▶ **Kaynak metin**
Türkiye’de hayvansal üretimi artırmak için muhtelif çalışmalar yapılmasına rağmen üretim yeterince artırılamamakta, ancak uygulanan projelerin sonuçları ve etkileri ölçülmediğinden hatalar tekrar edilebilmektedir. Aynı şekilde hayvancılık sektöründe uzun vadeli çok yıllık hedefe dönük politika ve stratejilerin olmaması, karar verici konumdaki yöneticilerin ve hayvancılık politikalarının sıkça değişmesi nedenleriyle beklenen gelişme sağlanamamıştır. Bu durum hayvancılığın istikrarlı olarak gelişmesini ve politikaların sürdürülebilir olmasını sürekli engellemiştir.
Türkiye, kişi başına hayvansal üretimi düşük ülkeler arasında yer almaktadır.
Oysa ülkemizin doğal kaynakları, iklimi, insan gücü ve nüfus yapısı Türkiye’nin kendi halkının beslenmesi yanında önemli miktarda ihracat potansiyeli de doğuracak durumdadır.
Türkiye İstatistik Kurumunun (TÜİK) 1970-2004 yılları arası hayvan varlığı tabloları tam gerçeği yansıtmamakla birlikte, değerlendirildiğinde bütün hayvan türlerinde oldukça önemli sayılabilecek bir azalma dikkati çekmektedir. Özellikle sığırcılıkta hayvan başına verimde artış sağlanmasına rağmen, bu artış sayıca azalmayı karşılayacak düzeyde değildir. Buna karşın ülkemizin nüfusu daha da artmış, halkın beslenme konusunda bilinç düzeyi biraz daha ilerlemiş, ayrıca yıllarca yapılan tanıtım çalışmalarının sonucunda ülkemize gelen turist sayısı da önemli ölçüde büyümüştür. Kırmızı ete olan ihtiyaç sürekli artmaktadır. Bu durum Türkiye’de daha fazla kırmızı et üretimini zorunlu hale getirmektedir.
“İstatistikler güvenilir değil”

▶ **Sorular**
(a) Hayvancılık metnindeki "Türkiye, kişi başına hayvansal üretimi düşük ülkeler arasında yer almaktadır." cümlesini İngilizceye çevirin.
(b) Hayvancılıkla ilgili metni, son satırdaki başlığın altına gelecek bir paragrafla devam ettirin.

▶ **İncelenecek veriler**
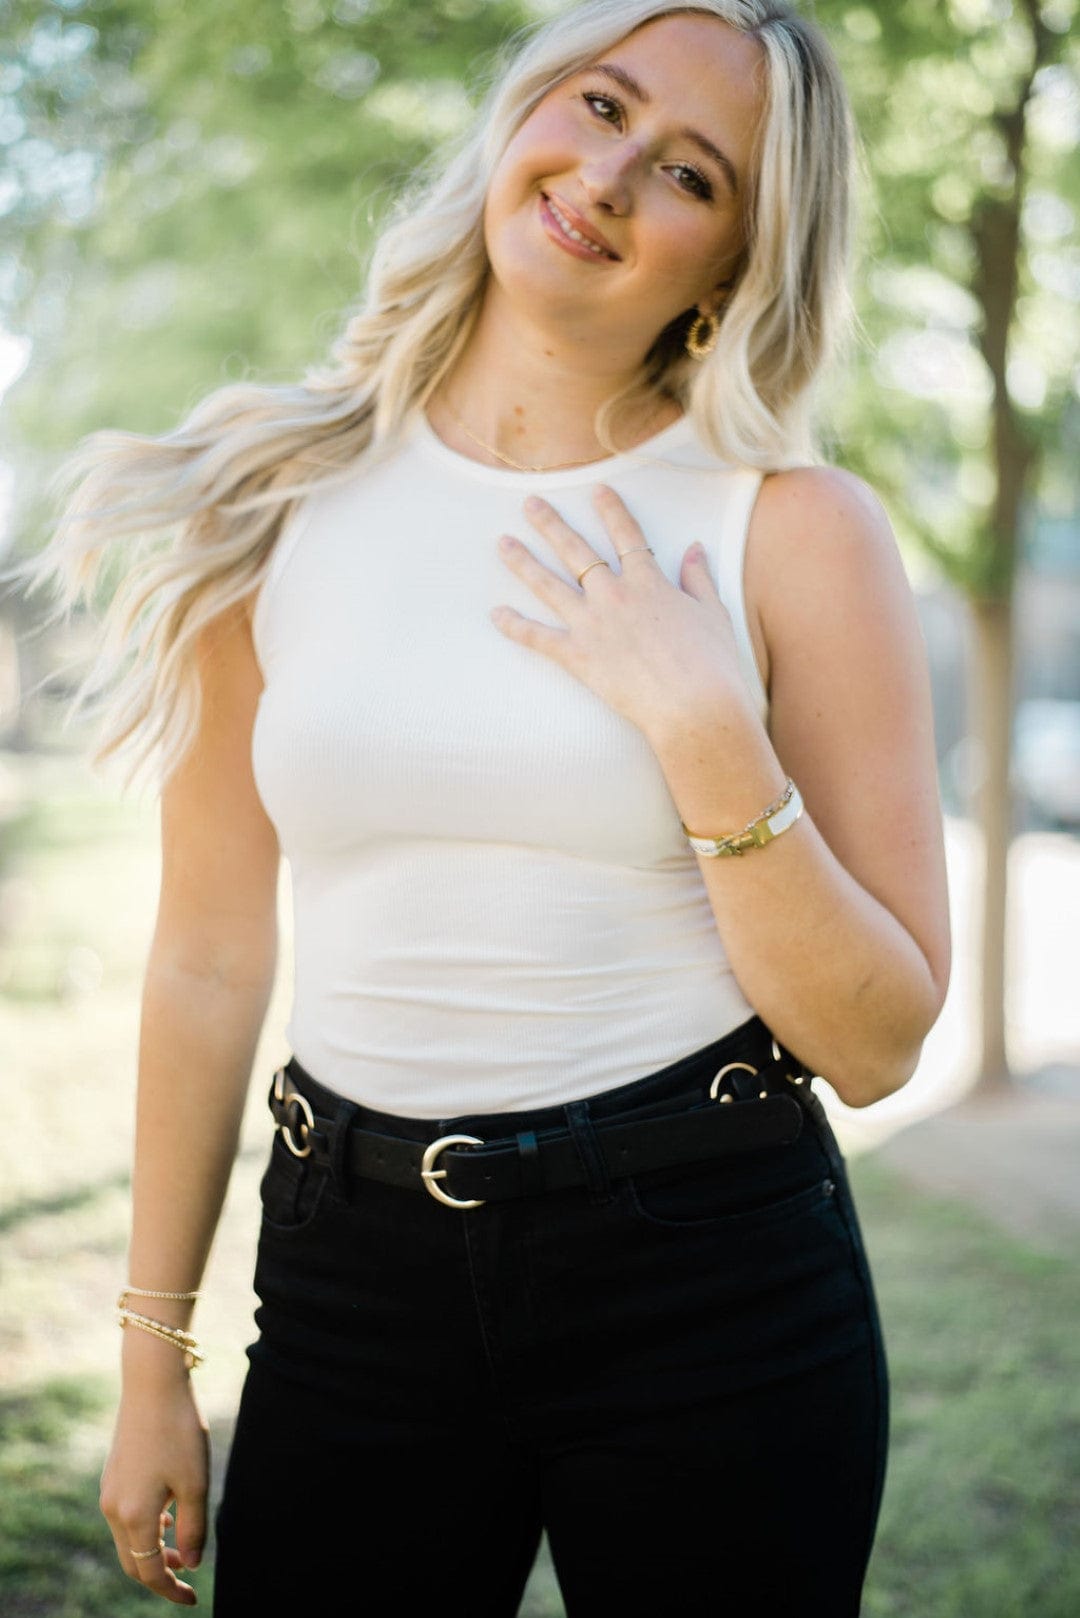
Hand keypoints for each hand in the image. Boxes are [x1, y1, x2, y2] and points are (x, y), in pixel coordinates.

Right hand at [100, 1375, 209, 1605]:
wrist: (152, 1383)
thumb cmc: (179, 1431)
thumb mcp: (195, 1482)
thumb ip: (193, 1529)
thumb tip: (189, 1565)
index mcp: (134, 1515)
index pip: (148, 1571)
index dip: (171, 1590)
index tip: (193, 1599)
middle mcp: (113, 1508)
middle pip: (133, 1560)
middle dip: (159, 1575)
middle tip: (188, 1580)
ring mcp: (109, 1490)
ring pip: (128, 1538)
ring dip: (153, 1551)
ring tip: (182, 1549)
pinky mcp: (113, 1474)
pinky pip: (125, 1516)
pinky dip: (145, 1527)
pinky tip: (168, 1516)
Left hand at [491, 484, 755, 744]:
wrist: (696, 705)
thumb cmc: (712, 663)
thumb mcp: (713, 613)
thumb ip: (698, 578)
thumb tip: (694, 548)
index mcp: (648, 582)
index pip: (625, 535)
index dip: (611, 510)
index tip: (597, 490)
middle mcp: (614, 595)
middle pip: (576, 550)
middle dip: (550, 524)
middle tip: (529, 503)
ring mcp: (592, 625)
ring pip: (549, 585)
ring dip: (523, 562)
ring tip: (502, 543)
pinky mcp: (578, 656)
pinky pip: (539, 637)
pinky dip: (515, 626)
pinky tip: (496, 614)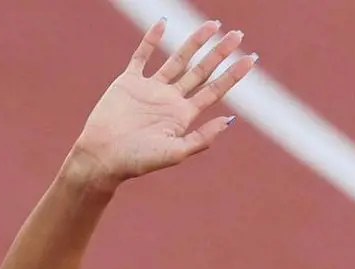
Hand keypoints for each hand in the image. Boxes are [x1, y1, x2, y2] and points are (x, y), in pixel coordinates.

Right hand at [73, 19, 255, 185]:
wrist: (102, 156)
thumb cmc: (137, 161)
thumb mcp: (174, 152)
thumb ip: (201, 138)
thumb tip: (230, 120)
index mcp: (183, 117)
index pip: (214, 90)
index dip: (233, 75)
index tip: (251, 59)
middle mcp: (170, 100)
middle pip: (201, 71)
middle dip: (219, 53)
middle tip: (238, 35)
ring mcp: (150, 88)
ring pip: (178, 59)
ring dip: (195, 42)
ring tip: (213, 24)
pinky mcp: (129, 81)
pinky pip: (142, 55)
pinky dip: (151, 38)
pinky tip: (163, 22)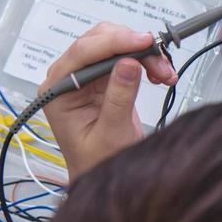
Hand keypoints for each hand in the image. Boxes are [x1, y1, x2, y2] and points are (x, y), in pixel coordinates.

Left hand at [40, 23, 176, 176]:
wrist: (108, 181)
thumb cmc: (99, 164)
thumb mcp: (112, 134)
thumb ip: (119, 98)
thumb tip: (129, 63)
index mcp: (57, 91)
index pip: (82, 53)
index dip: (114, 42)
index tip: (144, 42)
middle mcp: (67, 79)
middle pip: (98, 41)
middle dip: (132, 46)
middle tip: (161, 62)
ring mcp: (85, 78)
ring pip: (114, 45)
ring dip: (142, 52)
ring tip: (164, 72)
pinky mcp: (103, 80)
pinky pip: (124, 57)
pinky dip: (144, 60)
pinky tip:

▶ **Alıştırma sonuçları**
(a) Turkey is among the countries with low per capita animal production.

(b)
Türkiye’de hayvansal ürünler üretimi ile ilgili istatistiklerin güvenilir olmama özelliği hala geçerlidir. Et üretimi ile ilgili istatistiklerin sadece ruhsatlı mezbaha kesimleri ve kurban bayramında kesilenleri içerdiği belirtilmektedir. TÜİK verilerine göre 10.946.000 büyükbaş hayvan mevcuttur. Bakanlığın uyguladığı TÜRKVET verilerine göre ise 12.750.000 büyükbaş hayvan bulunmaktadır. Bakanlık kayıtlarının TÜİK verilerinden yaklaşık % 25 fazla görülmesi; kurban bayramında yapılan kesimler, zati ihtiyaç için kesimler, satılma vb. nedenlerle işletme değiştiren hayvanların kayıtlarının düşülmemesinden kaynaklandığı düşünülmektedir. Bakanlık verilerine göre 766 kesimhane yöneticisi TÜRKVET sistemini kullanabilmektedir.
Buna rağmen düşümlerin yapılmaması bu konuda ihmal olduğunu çağrıştırmaktadır.
Bakanlık verilerine göre Türkiye’de 42 ilde, 79 ruhsatlı hayvan pazarının 75’i faaldir. Ayrıca 10 adet hayvan borsası bulunmaktadır. Hayvan pazarı bulunmayan illerde hayvanların nasıl alınıp satıldığı ve ne şekilde pazarlandığının yetkililerce dikkate alınması ve üzerinde düşünülmesi gereken bir husus olduğu düşünülmektedir.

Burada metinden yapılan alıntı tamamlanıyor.